I want to find $x\in\mathbb{R^n}$, where $x$ minimizes
$$f(x) = \frac{1}{2}x^TA x + b^Tx$$
There are no constraints. I do know that $A$ is symmetric positive semidefinite, and $f(x) \ge 0$ for all $x$. If $A$ is invertible, then the problem is easy, but I am interested in a general solution that handles the case where $A$ is singular. If the solution is not unique, that's ok. I just need any solution, but preferably a sparse one.
Through some reading, it looks like the pseudoinverse obtained via SVD would give a solution, but I haven't seen much theory about that. Would that work? And if it does, can I get a proof? Or is there another way to do this?
Edit: forgot to mention that $A$ is symmetric
As I'm sure you know, the solutions are all vectors $x$ satisfying the optimality conditions: $$\nabla f(x) = 0 \quad\Longleftrightarrow\quad Ax + b = 0$$ It's important to note that if $b\not\in\mathop{\textrm{Range}}(A)$, the objective is unbounded below, and there is no minimum.
But if $b\in\mathop{\textrm{Range}}(A)$, one solution is $x=-A^{\dagger} b$, where $A^{\dagger}$ represents the Moore-Penrose pseudoinverse. If $A=U_1\Sigma_1 U_1^T$ is the "economy" Schur decomposition of $A$—that is, where $\Sigma_1$ only contains the non-zero eigenvalues values—then $A^\dagger = U_1\Sigma_1^{-1} U_1^T$.

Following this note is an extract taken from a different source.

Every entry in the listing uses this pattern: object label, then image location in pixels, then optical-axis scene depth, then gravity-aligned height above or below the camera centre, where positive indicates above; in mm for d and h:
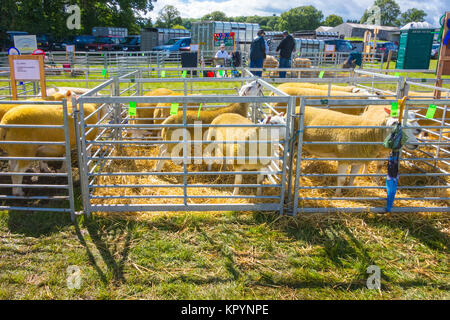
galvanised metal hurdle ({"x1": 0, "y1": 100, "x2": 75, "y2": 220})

A practical approach to solving this problem might be to compute $x = -A^{\dagger} b$ per the technique above, examine the size of the residual $Ax+b$, and see if it is "small" enough to be numerically considered zero---that is, whether it indicates that $b\in\mathop{\textrm{Range}}(A)$ to within numerical tolerances.
If you want to know all of the solutions, then we need to a bit more work. Specifically, $$x\in\left\{y - A^{\dagger} b \,\middle|\, Ay=0 \right\}$$ so we need a way to characterize the null space of $A$. Let's go back to the Schur decomposition, but this time compute the whole thing: $$A = \begin{bmatrix} U_1 & U_2 \end{bmatrix} \begin{bmatrix} \Sigma_1 & 0 \\ 0 & 0 \end{bmatrix} \begin{bmatrix} U_1^T \\ U_2^T \end{bmatrix}$$ It turns out that $U_1$ is an orthonormal basis for that null space. So we have $$x\in\left\{U_2 z_1 - U_1 \Sigma_1^{-1} U_1^T b \,\middle|\, z_1\in\mathbb{R}^p \right\}$$ where $p$ is the number of zero eigenvalues.